GIVEN ENTRIES: Begin

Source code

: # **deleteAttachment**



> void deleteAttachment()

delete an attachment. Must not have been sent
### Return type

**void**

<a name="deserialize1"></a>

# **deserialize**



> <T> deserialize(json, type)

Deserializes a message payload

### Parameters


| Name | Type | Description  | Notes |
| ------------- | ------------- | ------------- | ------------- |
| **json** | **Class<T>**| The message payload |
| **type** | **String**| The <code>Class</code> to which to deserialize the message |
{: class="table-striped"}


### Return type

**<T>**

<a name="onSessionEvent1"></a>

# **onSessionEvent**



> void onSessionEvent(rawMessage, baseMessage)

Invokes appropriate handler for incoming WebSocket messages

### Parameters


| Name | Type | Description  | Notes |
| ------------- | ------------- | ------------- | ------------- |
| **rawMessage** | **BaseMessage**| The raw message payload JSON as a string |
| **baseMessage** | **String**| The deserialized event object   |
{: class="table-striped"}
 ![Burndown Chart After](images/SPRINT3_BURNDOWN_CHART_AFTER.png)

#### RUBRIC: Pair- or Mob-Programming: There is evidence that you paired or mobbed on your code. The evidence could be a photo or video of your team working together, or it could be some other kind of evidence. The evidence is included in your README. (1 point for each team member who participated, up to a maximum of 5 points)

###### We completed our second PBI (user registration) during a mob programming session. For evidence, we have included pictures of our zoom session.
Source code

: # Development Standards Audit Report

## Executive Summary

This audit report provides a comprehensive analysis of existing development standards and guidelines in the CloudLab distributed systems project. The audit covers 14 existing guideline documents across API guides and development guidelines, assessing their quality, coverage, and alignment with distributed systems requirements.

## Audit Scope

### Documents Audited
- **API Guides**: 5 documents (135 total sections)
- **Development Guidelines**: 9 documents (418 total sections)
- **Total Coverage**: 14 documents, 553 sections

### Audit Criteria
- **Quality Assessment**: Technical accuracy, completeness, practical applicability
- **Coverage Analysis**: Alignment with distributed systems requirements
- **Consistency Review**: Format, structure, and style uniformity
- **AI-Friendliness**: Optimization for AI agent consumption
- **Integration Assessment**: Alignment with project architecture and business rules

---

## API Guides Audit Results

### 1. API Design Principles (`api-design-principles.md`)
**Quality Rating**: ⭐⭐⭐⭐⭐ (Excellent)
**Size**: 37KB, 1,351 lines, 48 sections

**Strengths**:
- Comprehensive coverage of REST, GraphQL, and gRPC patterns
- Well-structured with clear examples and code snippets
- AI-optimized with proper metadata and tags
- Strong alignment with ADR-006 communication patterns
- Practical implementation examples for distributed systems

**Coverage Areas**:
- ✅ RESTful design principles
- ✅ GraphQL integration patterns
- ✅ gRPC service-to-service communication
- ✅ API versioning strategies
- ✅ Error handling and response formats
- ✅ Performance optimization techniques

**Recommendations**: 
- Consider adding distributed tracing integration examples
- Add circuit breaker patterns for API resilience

GIVEN ENTRIES: End

= AIM OF THE TASK =
Exact reproduction of all the material is needed.

= ANSWER AREA =
Source code

: # **deleteAttachment**



> void deleteAttachment()

delete an attachment. Must not have been sent
### Return type

**void**

<a name="deserialize1"></a>

# **deserialize**



> <T> deserialize(json, type)

Deserializes a message payload

### Parameters


| Name | Type | Description  | Notes |
| ------------- | ------------- | ------------- | ------------- |
| **json** | **Class<T>**| The message payload |
| **type** | **String**| The <code>Class</code> to which to deserialize the message |
{: class="table-striped"}


### Return type

**<T>**

<a name="onSessionEvent1"></a>

# **onSessionEvent**



> void onSessionEvent(rawMessage, baseMessage)

Invokes appropriate handler for incoming WebSocket messages

### Parameters


| Name | Type | Description  | Notes |
| ------------- | ------------- | ------------- | ------------- |
| **rawMessage** | **BaseMessage**| The raw message payload JSON as a string |
| **baseMessage** | **String**| The deserialized event object   |
{: class="table-striped"}
 ![Burndown Chart After](images/SPRINT3_BURNDOWN_CHART_AFTER.png)

#### RUBRIC: Pair- or Mob-Programming: There is evidence that you paired or mobbed on your code. The evidence could be a photo or video of your team working together, or it could be some other kind of evidence. The evidence is included in your README. (1 point for each team member who participated, up to a maximum of 5 points)

###### We completed our second PBI (user registration) during a mob programming session. For evidence, we have included pictures of our zoom session.
Source code

: # Development Standards Audit Report

## Executive Summary

This audit report provides a comprehensive analysis of existing development standards and guidelines in the CloudLab distributed systems project. The audit covers 14 existing guideline documents across API guides and development guidelines, assessing their quality, coverage, and alignment with distributed systems requirements.

## Audit Scope

### Documents Audited
- **API Guides**: 5 documents (135 total sections)
- **Development Guidelines**: 9 documents (418 total sections)
- **Total Coverage**: 14 documents, 553 sections

### Audit Criteria
- **Quality Assessment**: Technical accuracy, completeness, practical applicability
- **Coverage Analysis**: Alignment with distributed systems requirements
- **Consistency Review**: Format, structure, and style uniformity
- **AI-Friendliness**: Optimization for AI agent consumption
- **Integration Assessment**: Alignment with project architecture and business rules

---

## API Guides Audit Results

### 1. API Design Principles (`api-design-principles.md`)
**Quality Rating**: ⭐⭐⭐⭐⭐ (Excellent)
**Size**: 37KB, 1,351 lines, 48 sections

**Strengths**:
- Comprehensive coverage of REST, GraphQL, and gRPC patterns
- Well-structured with clear examples and code snippets
- AI-optimized with proper metadata and tags
- Strong alignment with ADR-006 communication patterns
- Practical implementation examples for distributed systems

**Coverage Areas**:
- ✅ RESTful design principles
- ✅ GraphQL integration patterns
- ✅ gRPC service-to-service communication
- ✅ API versioning strategies
- ✅ Error handling and response formats
- ✅ Performance optimization techniques

**Recommendations**: 
- Consider adding distributed tracing integration examples
- Add circuit breaker patterns for API resilience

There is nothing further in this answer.